On 12/8/08, DESLIPPE, MICHAEL CIV DCMA CIV DFAS MICHAEL.DESLIPPE@dfas.mil wrote:
So, certain laws apply without regard to things not in control of the victim. In this case, a minor child was exploited for money. Someone should have protected the child from such a consequence as this.
And arguably someone should have required Daniel Radcliffe to keep his pants on, advised Brooke Shields not to pursue an acting career, and refused to even consider buying Miley Cyrus a cell phone.
You can call it "bad parenting" for sure, but painting any of it as "child porn" would only cheapen the term and hurl a belittling insult at actual victims exploited for actual child porn.
The first amendment of the U.S. constitution guarantees freedom of speech and of the press, and exceptions are not made on a whim. Yes, certain forms of pornography are prohibited, but the underlying moral basis for this isn't that you and I and most other people find them offensive/distasteful, rather because they are presumed to be exploiting the victim of a sex crime.
Surely filming the rape of an adult or the murder of any person would be illegal for similar reasons if done for personal gain (as opposed to catching it on a security camera or an 8-mm Zoomatic[1]) Of course there will always exist really weird people who are turned on by things like that (or for any other thing you can think of) but any attempt to legislate that would border on thought-crime, a territory where the potential for creep[2] is infinitely greater than speech-crime.

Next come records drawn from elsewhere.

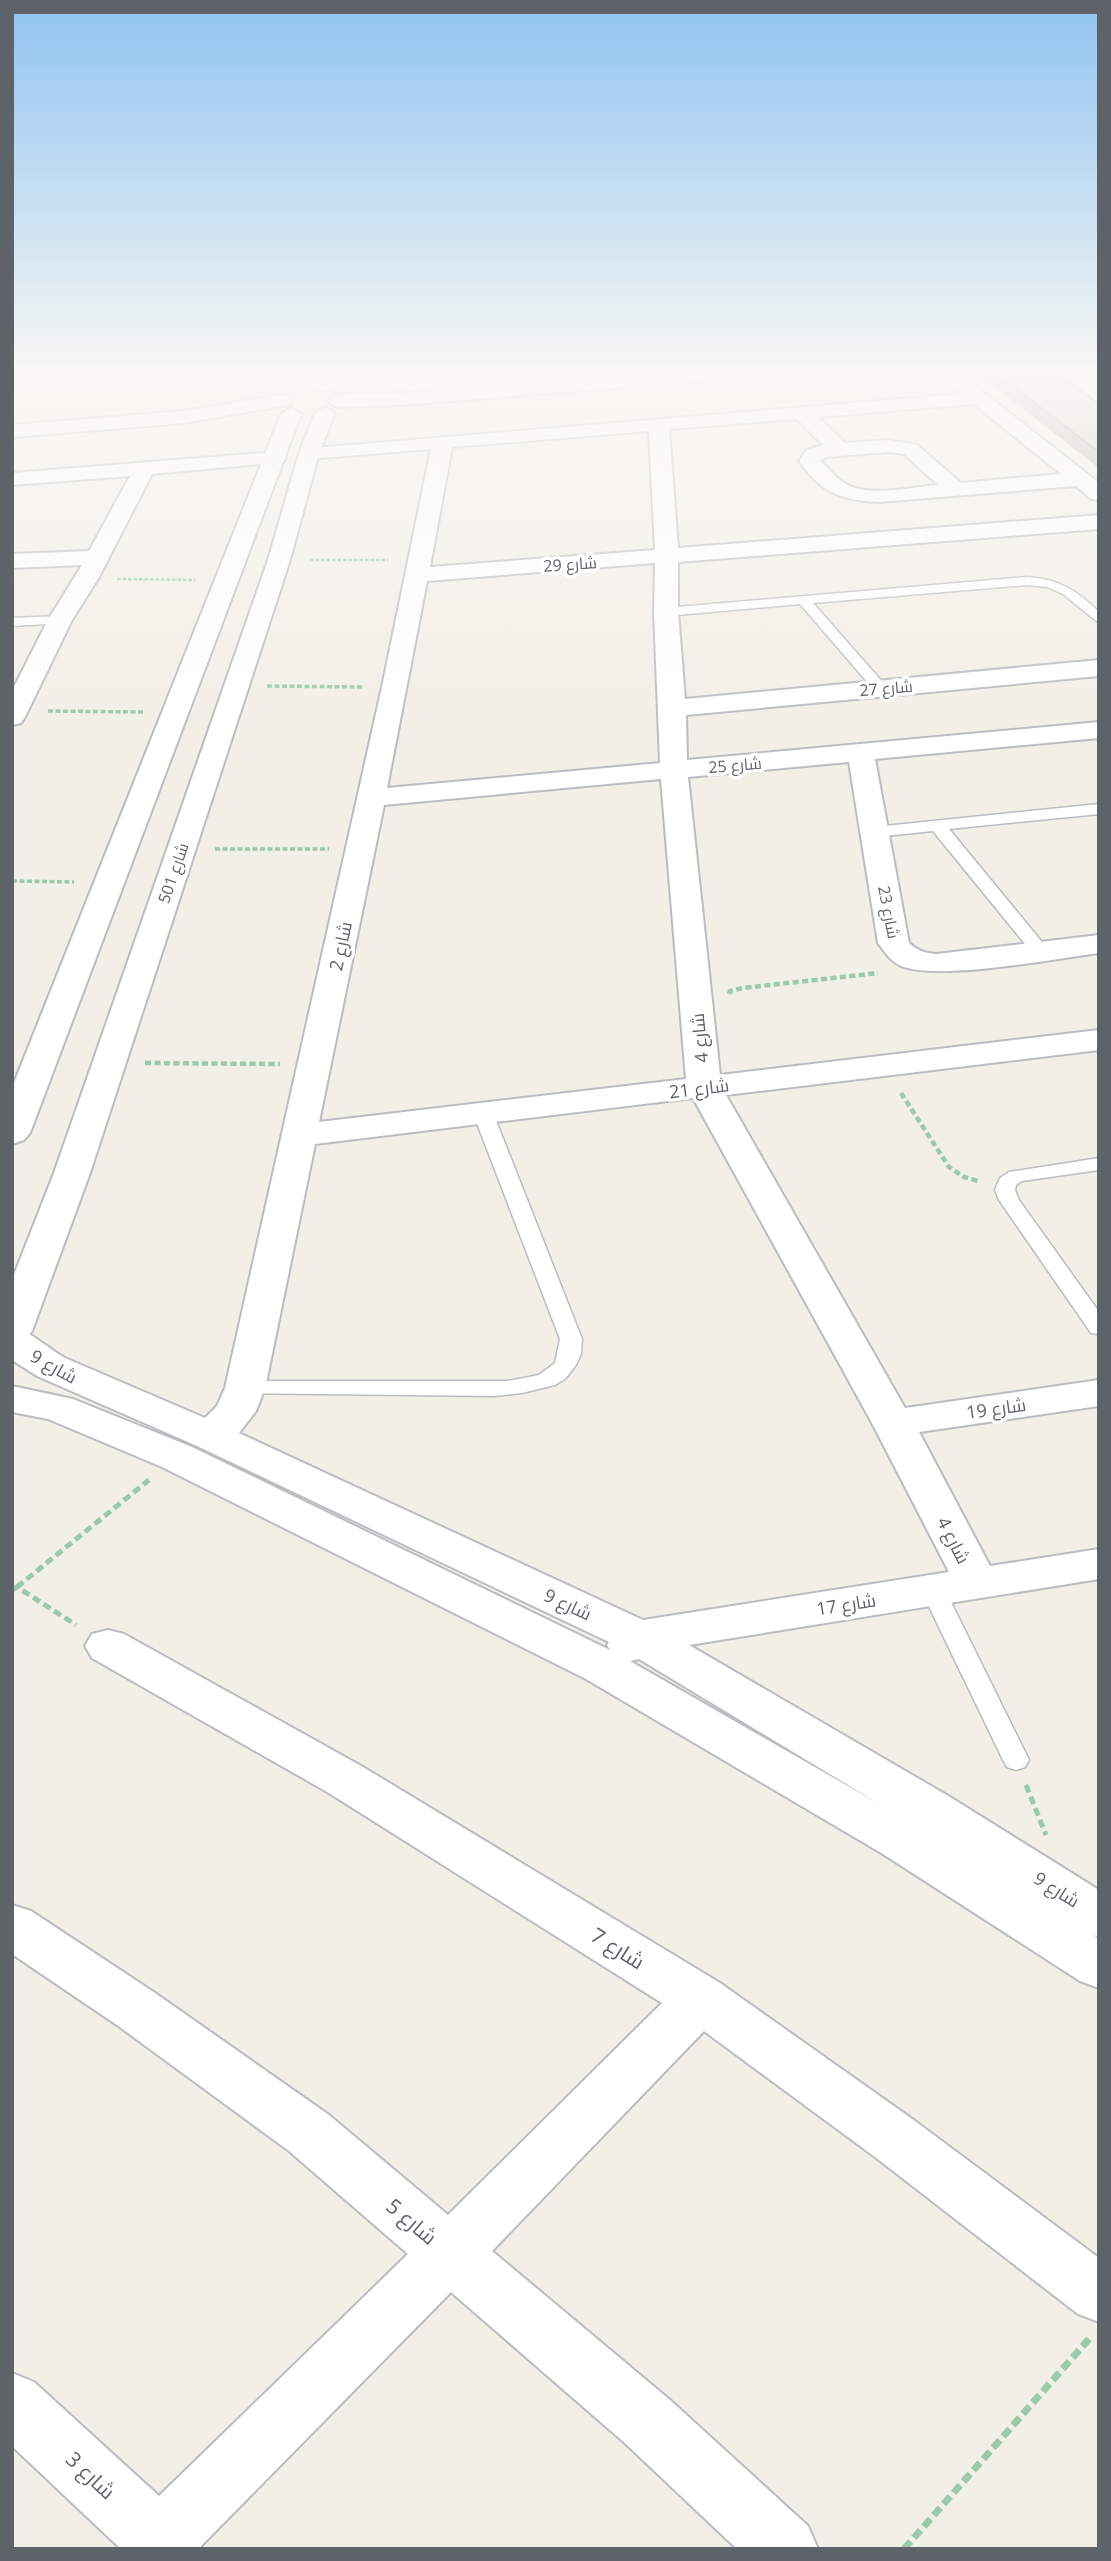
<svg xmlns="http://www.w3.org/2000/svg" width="1111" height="2561" font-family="'Open Sans',Cairo,sans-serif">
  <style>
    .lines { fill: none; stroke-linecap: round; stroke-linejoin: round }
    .service-casing { stroke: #b9bdc1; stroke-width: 3 }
    .minor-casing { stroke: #b9bdc1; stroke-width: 4 }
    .tertiary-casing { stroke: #b9bdc1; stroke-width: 4 }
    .path-far4 { stroke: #98cba7; stroke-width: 2.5; stroke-dasharray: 3.5 2; stroke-linecap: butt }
    .path-far3 { stroke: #98cba7; stroke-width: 3.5; stroke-dasharray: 5 2.5; stroke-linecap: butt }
    .path-far2 { stroke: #98cba7; stroke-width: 4.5; stroke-dasharray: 6 3.5; stroke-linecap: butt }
    .path-far1 { stroke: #98cba7; stroke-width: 5; stroke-dasharray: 8 4.5; stroke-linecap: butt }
    .path { stroke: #98cba7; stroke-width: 7; stroke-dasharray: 10 5; stroke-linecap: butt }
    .service { fill: #fff; fill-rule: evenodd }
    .minor { fill: #fff; fill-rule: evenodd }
    .tertiary { fill: #fff; fill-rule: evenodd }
    .wall { fill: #b0aea9 }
    .building { fill: #cdcac4; stroke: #908d89; stroke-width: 2 }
    .labels { text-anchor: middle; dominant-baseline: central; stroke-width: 7; stroke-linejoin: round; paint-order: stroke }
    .far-street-label { font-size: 16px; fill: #5e6369; stroke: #fff }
    .street-label { font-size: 18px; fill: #5e6369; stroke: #fff }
    .near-street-label { font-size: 21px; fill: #5e6369; stroke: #fff }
  </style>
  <rect width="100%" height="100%" fill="#f2efe7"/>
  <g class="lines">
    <g class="service-casing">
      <g id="service">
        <path d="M1027,577c31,2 50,13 72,35v11l-36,-29 -16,-7 -20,-2 -214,18 72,82v6h-10l-75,-87 -134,12 -7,-4 7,-4z"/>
        <polygon points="60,616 67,620 65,623 12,626 12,618"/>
        <polygon points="1099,804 1099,814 949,829 1046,947 1049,951 1040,956 1034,955 933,831 875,837 867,832 875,827"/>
        <polygon points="483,1107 493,1113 582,1339 581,1354 576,1365 565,1379 555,1385 522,1393 495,1396 237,1393 234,1388 237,1383 245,1381 508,1381 539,1375 555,1363 560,1339 473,1113"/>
        <polygon points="1099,1158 1099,1170 1022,1181 1016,1185 1015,1190 1019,1200 1099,1312 1099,1334 1091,1333 999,1200 995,1190 1000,1178 1009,1172"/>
        <polygon points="933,1581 942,1584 945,1590 1029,1760 1025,1767 1016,1770 1007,1767 1003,1760 921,1590 924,1584"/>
      </g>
    </g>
    <g class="minor-casing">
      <g id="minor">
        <path d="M520,371h18l5,5 -9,6c-32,2 -215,20 -229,2l9,-6 64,3z"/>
        <path d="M935,371h21l143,112v17l-8,-1 -15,-13 -198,16c-37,-2 -57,-9 -79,-41l8,-11 16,-5 -26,-26 -128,10 9,119 421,-33v14l-421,33v50l7,87 414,-39v16l-413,39 1,45 412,-38v16l-224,21 34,184c9,8 16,10 27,11l163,-19v18c-46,6 -160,28 -198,13 -11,-5 -16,-14 -23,-23l-29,-181 -161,15 32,298 379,-45v20l-373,45 179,313 194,-28v26l-180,26 71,134 109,-17v30l-410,66 261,152 149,93v47l-6,-2 6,4v49l-19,-7 -197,-127 -297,-175 -424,-212 -114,-48 -36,-7v-26l61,13 119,48 418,203 -3,-5 2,-3 -412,-196 -160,-70 -25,-16v-33c20,5 35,21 53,31l140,60 12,-12 8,-18 157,-701 49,-238 -122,10 -7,-2 -3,-4 3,-4 659,-55zM974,404l87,70 -100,9 -44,-38 -28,-5 -44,3 -27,-26zM649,431l6,119 -225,17 22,-120zM889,452l15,2 34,31c-26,2 -58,10 -83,3 -15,-4 -25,-18 -35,-28l7,-3zM655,563l-1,49 6,151 -273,25 40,-207zM661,779l25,300 -367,43 65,-317zM693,1098l179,325 77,149 -306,48 -404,-187 17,-22 9,-23 50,-244zM639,1659l242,146 -251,-144z"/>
        <polygon points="276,452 283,454 286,458 283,462 152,474 98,579 72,620 25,717 21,723 12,725 12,691 48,620 82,565 12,568 12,554 89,551 130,476 12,485 12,473"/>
        <polygon points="108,1630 124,1634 363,1767 720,1983 915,2121 1099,2258 1099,2322 1078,2314 875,2157 704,2031 492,2251 670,2400 808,2526 818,2549 737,2549 626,2444 451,2292 201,2546 202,2549 121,2549 12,2446 12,2373 34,2382 159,2496 408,2254 289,2151 117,2025 12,1954 12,1905 31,1911 155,1993 329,2115 448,2215 662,2003 329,1793 92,1658 85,1646 92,1634"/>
      </g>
    </g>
    <g class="tertiary-casing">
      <g id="tertiary">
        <polygon points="678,371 762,371 753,377 402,405 337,407 327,401 337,395 402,393"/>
        <polygon points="281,395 288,397 291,401 288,405 184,423 12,437 12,425 184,411"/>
        <polygon points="325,407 335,413 319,453 290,560 90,1173 32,1331 26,1339 12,1343 12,1280 54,1173 268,560 299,453 315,413"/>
        <polygon points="291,408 301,414 30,1133 24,1140 12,1144 12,1088 281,414"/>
      </g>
    </g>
    <g class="path-far4">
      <polyline points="310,560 388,560"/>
      <polyline points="117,579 195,580"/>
    </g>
    <g class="path-far3">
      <polyline points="267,686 363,687"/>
      <polyline points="48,711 144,712"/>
      <polyline points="215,849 329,849"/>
      <polyline points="12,881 74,882"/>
    </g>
    <g class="path-far2">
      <polyline points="729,994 730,991 743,988 878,973"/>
      <polyline points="145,1063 280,1064"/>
      <polyline points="901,1093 949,1167 964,1177 978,1181"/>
    </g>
    <g class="path-far1">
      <polyline points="17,1587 149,1480"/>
      <polyline points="12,1590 17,1587 76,1625"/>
      <polyline points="1026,1785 1046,1835"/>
    </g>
    <polyline class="path" points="904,2549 1089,2339"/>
    <use href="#service" class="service"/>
    <use href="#minor" class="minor"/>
    <use href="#tertiary" class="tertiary"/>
  </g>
  <polygon class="wall" points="974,371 1054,371 1099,404 1099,468"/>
  <polygon class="building" points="993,371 1054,371 1099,404 1099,452"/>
  <linearGradient id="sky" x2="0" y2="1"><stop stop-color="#8fc3f1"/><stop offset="0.51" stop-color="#f9f8f4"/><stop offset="1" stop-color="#f9f8f4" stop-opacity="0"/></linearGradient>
  <rect width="1111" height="730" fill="url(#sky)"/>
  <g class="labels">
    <g class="far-street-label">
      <text transform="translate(570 564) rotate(-4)">شارع 29</text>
      <text transform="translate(886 688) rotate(-5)">شارع 27</text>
      <text transform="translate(735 765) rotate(-5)">شارع 25</text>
      <text transform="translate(173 873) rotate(-71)">شارع 501</text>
      <text transform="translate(889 912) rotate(79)">شارع 23</text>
    </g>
    <g class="street-label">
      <text transform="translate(340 946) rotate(-78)">شارع 2</text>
      <text transform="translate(699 1038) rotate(-95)">شارع 4</text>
      <text transform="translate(699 1088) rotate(-7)">شارع 21</text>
      <text transform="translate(54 1366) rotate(29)">شارع 9</text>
      <text transform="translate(996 1408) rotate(-8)">شارع 19</text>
      <text transform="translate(954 1540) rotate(63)">شارع 4</text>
      <text transform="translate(568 1604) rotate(25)">شارع 9</text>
      <text transform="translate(846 1604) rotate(-9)">شارع 17</text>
      <text transform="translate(1057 1889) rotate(32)">شارع 9</text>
    </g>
    <g class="near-street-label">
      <text transform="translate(618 1948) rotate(32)">شارع 7</text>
      <text transform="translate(412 2221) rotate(40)">شارع 5</text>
      <text transform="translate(91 2475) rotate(43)">شارع 3</text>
    </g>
  </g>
  <rect width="1111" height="2561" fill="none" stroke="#5e6369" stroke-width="28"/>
</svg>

In this case, in the country under scrutiny, there are laws about what is and isn't decent. There are mechanisms for making the laws, defining them and prosecuting them. Whatever, you, me or anyone else thinks, in the country of interest, this either is or isn't against the law. If it's against the law, it shouldn't be there. If is isn't against the law be allowed without question. If it is one of those things and someone thinks it ought to be the other, then they should take it through the process used by that country to change their laws.
(In countries which have such a process, that is, but yes...)
I agree, all laws should be tested (to the extent that this can be done without causing actual harm to another human being) and amended or repealed when demonstrated to make no sense. Maybe some court will decide that the image is illegal under U.K. law, or maybe they won't, but it doesn't really matter as Wikipedia need not and should not be manipulated by foreign censorship.
If the cover art instead contained a naked swastika obscured by broken glass the album would have been banned in its country of origin[3], but acceptable in most other places. If the cover art depicted Mohammed in any state of dress obscured by broken glass it would probably be banned in predominantly Islamic countries. If it contained a masturbating nun obscured by broken glass it would (assuming she is an adult) be acceptable in the U.S., the U.K. and Germany but banned in New Zealand[4]. In the PRC the album art could be banned for having one or more colours in common with the flag of Tibet (or for having the same aspect ratio when distributed as a cassette, or for any other cock-and-bull reason, or none at all, seriously).
Some will argue that the English Wikipedia should bend more willingly for the benefit of contributors in English-speaking countries. Frankly I'm not going to buy that because having English an official language is not a guarantor (or prerequisite) of reasonable human rights or censorship laws. Just look at Pakistan, Sierra Leone, Singapore, or the Sudan.
I can almost guarantee that any complaints from these regimes would be file-13'd without a second thought. Is Britain so special? India and Nigeria have more English speakers than Britain. I realise they have a bit more credibility than the other countries I mentioned but would anyone take them seriously if they find some enwiki content to declare illegal? Probably not.
—C.W.
[1] Unless positioned on the grassy knoll, which would suggest conspiracy. [2] As in "instruction creep" not "being creepy", no pun intended. [3] But it would be okay for Germans to view it on the English Wikipedia as it is displayed for the scholarly purpose of informing readers about the album, not to promote Nazism or the album. Still wouldn't appear on the German Wikipedia due to their unrelated rejection of "fair use". [4] Cradle of Filth, 1997.